Page:Gaboriau - Monsieur Lecoq, Dentu, 1869, tome 2.djvu/390

La bibliothèque libre.
Le texte de cette page a été corrigé et est conforme au fac-similé.


XLI


Il faut avoir vécu au fond des campagnes pour savoir au juste avec quelle prestigieuse rapidité une nouvelle s’y propage et vole de bouche en bouche.

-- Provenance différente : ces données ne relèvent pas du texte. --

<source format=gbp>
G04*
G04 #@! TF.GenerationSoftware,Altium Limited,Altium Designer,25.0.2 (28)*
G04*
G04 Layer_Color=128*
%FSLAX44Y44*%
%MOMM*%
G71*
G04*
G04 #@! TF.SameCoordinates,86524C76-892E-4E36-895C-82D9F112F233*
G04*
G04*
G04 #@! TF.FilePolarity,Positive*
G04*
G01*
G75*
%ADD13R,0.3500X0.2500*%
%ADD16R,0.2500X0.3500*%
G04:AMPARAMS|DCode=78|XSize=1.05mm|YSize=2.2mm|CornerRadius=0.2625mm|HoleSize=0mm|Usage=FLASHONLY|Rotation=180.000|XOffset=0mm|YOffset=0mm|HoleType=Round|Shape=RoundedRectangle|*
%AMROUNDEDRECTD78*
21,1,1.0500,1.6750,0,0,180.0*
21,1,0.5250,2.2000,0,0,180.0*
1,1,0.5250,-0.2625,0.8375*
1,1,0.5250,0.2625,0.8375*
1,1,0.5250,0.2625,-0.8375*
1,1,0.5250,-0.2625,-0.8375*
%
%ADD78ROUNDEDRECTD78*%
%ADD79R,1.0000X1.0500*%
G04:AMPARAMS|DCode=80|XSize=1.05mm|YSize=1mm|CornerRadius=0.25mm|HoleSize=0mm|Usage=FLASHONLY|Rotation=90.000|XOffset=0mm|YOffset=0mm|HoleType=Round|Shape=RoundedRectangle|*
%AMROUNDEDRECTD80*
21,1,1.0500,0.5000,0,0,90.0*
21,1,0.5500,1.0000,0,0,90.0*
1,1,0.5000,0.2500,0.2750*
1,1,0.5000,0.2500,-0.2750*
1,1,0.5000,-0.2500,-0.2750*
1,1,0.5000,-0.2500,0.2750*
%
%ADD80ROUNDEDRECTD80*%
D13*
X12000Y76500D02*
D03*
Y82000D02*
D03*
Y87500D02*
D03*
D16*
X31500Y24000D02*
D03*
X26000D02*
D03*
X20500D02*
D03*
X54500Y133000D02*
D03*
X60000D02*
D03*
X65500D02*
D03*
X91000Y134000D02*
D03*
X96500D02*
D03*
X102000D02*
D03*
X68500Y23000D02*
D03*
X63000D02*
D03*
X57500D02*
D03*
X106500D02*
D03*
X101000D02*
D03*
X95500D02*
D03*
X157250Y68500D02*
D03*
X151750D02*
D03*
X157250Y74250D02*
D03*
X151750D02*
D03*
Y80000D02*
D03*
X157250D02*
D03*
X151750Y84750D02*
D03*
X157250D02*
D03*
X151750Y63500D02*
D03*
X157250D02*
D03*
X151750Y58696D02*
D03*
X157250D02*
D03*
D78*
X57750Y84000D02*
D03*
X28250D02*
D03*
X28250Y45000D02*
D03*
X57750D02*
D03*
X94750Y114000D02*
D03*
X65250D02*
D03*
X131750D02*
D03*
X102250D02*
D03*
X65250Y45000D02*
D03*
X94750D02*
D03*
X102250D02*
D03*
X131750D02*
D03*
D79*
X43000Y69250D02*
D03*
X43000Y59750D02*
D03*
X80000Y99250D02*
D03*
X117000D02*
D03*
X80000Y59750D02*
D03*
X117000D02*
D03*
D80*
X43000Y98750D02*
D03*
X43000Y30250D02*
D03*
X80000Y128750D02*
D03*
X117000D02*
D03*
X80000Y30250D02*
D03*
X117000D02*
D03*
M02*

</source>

Parfois, c’est à confondre l’esprit.

Ainsi, le soir même des scènes du château de Sairmeuse, la rumeur en arrivait aux infortunés cachés à la ferme du père Poignot.

Il n’y avait pas trois heures que Maurice, Jean Lacheneur et le caporal Bavois s’étaient éloignés en promettant de repasser la frontière cette nuit même.

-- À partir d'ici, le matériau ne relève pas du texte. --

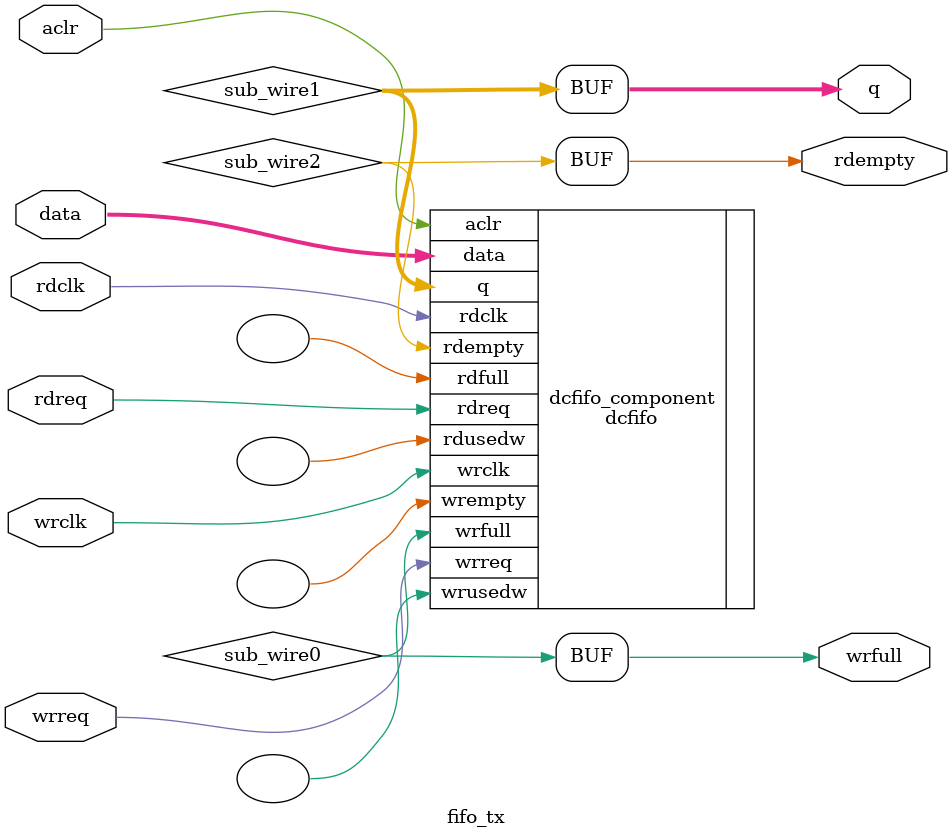
<source format=v>
module fifo_tx (
	aclr,
	data,
	rdclk,
	rdreq,
	wrclk,
	wrreq,
	q,
	rdempty,
	wrfull);
	input	  aclr;
	input	[31:0]  data;
	input	  rdclk;
	input	  rdreq;
	input	  wrclk;
	input	  wrreq;
	output	[31:0]  q;
	output	  rdempty;
	output	  wrfull;
`ifndef ALTERA_RESERVED_QIS
// synopsys translate_off
`endif
	tri0	  aclr;
`ifndef ALTERA_RESERVED_QIS
// synopsys translate_on
`endif
	wire  sub_wire0;
	wire [31:0] sub_wire1;
	wire  sub_wire2;
	wire  wrfull = sub_wire0;
	wire [31:0] q = sub_wire1[31:0];
	wire  rdempty = sub_wire2;
	dcfifo	dcfifo_component (
				.rdclk (rdclk),
				.wrclk (wrclk),
				.wrreq (wrreq),
				.aclr (aclr),
				.data (data),
				.rdreq (rdreq),
				.wrfull (sub_wire0),
				.q (sub_wire1),
				.rdempty (sub_wire2),
				.rdfull (),
				.rdusedw (),
				.wrempty (),
				.wrusedw ());
	defparam
		dcfifo_component.intended_device_family = "Cyclone IV E",
		dcfifo_component.lpm_numwords = 32,
		dcfifo_component.lpm_showahead = "OFF",
		dcfifo_component.lpm_type = "dcfifo",
		dcfifo_component.lpm_width = 32,
		dcfifo_component.lpm_widthu = 5,
		dcfifo_component.overflow_checking = "OFF",
		dcfifo_component.rdsync_delaypipe = 4,
		dcfifo_component.read_aclr_synch = "OFF",
		dcfifo_component.underflow_checking = "OFF",
		dcfifo_component.use_eab = "ON",
		dcfifo_component.write_aclr_synch = "OFF",
		dcfifo_component.wrsync_delaypipe = 4;
endmodule
</source>
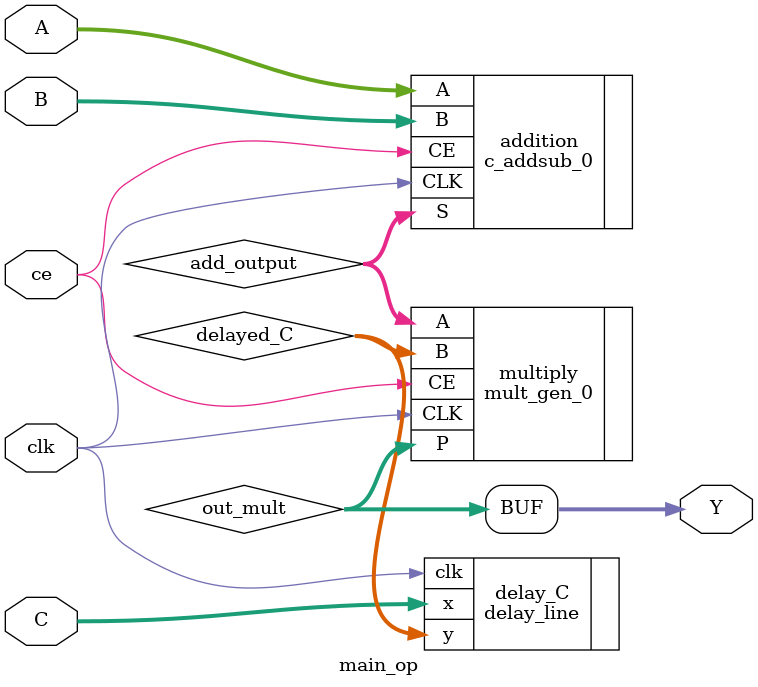
<source format=v>
`timescale 1ns / 1ps

// Total latency - #7
module main_op(
    input clk,
    input ce,
    input [19:0]A,
    input [19:0]B,
    input [19:0]C,
    output [40:0]Y
    );
    // Latency - #2
    c_addsub_0 addition(
        .A(A),
        .B(B),
        .CLK(clk),
        .CE(ce),
        .S(add_output)
    );
    // Latency - #2
    delay_line delay_C(
        .clk(clk),
        .x(C),
        .y(delayed_C)
    );
    
    // Latency - #5 (?)
    mult_gen_0 multiply(
        .A(add_output),
        .B(delayed_C),
        .CLK(clk),
        .CE(ce),
        .P(out_mult)
    );
    
    wire [20:0] add_output;
    wire [19:0] delayed_C;
    wire [40:0] out_mult;
    
    assign Y=out_mult;    
endmodule

</source>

Après mûres réflexions, l’abbé Midon avait décidé qu’on ne dirait rien à M. d’Escorval de la brusque apparition de son fils et qu’on lui dissimulerait même la présence de Marie-Anne.

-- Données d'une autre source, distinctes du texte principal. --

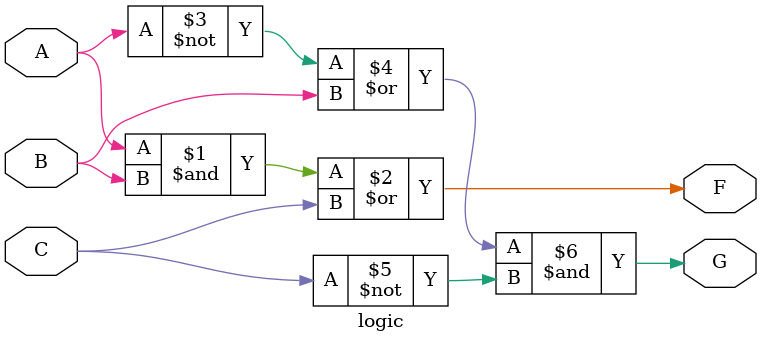
<source format=v>
`timescale 1ns / 1ps

module logic(
    input A, B, C,
    output F, G
    );
    
    assign F = (A & B) | C;
    assign G = (~A | B) & ~C;
endmodule

</source>
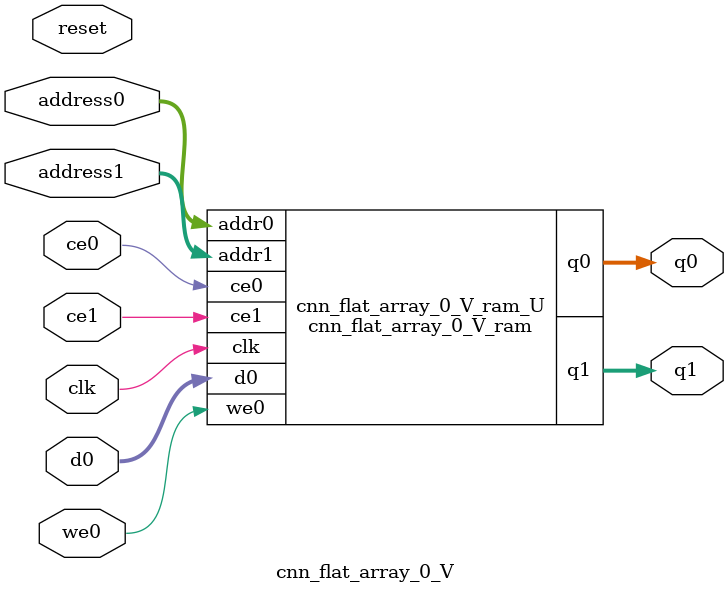
<source format=v>
`timescale 1 ns / 1 ps
module cnn_flat_array_0_V_ram (addr0, ce0, d0, we0, q0, addr1, ce1, q1,  clk);

parameter DWIDTH = 14;
parameter AWIDTH = 4;
parameter MEM_SIZE = 10;

input[AWIDTH-1:0] addr0;
input ce0;
input[DWIDTH-1:0] d0;
input we0;
output reg[DWIDTH-1:0] q0;
input[AWIDTH-1:0] addr1;
input ce1;
output reg[DWIDTH-1:0] q1;
input clk;

(* ram_style = "distributed" *)reg [DWIDTH-1:0] ram[0:MEM_SIZE-1];




always @(posedge clk)  
begin 
    if (ce0) 
    begin
        if (we0) 
        begin 
            ram[addr0] <= d0; 
        end 
        q0 <= ram[addr0];
    end
end


always @(posedge clk)  
begin 
    if (ce1) 
    begin
        q1 <= ram[addr1];
    end
end


endmodule

`timescale 1 ns / 1 ps
module cnn_flat_array_0_V(
    reset,
    clk,
    address0,
    ce0,
    we0,
    d0,
    q0,
    address1,
    ce1,
    q1);

parameter DataWidth = 32'd14;
parameter AddressRange = 32'd10;
parameter AddressWidth = 32'd4;
input reset;
input clk;
input[AddressWidth - 1:0] address0;
input ce0;
input we0;
input[DataWidth - 1:0] d0;
output[DataWidth - 1:0] q0;
input[AddressWidth - 1:0] address1;
input ce1;
output[DataWidth - 1:0] q1;



cnn_flat_array_0_V_ram cnn_flat_array_0_V_ram_U(
    .clk( clk ),
    .addr0( address0 ),
    .ce0( ce0 ),
    .we0( we0 ),
    .d0( d0 ),
    .q0( q0 ),
    .addr1( address1 ),
    .ce1( ce1 ),
    .q1( q1 ));

endmodule


</source>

Son état était si alarmant encore, que la moindre émotion pouvait décider quelque complication mortelle.

Vers les dix heures, le baron s’étant assoupi, l’abbé Midon et Mme d’Escorval étaient descendus dans une salle basse de la ferme, pour causer librement avec Marie-Anne, quand l’aîné des fils Poignot parut la figure bouleversée.

Ce grave gars était sorti après souper avec plusieurs de ses camarades, pour aller admirer de loin les splendeurs des fêtes de Sairmeuse, et il revenait en toute hâte apprendre aux hôtes de son père les étranges événements de la soirée.

— C’est inconcevable !… murmurait l’abbé Midon abasourdi.

Pas si inconcevable, le prêtre l’eût bien compris, si l’idée lui fût venue d’observer Marie-Anne.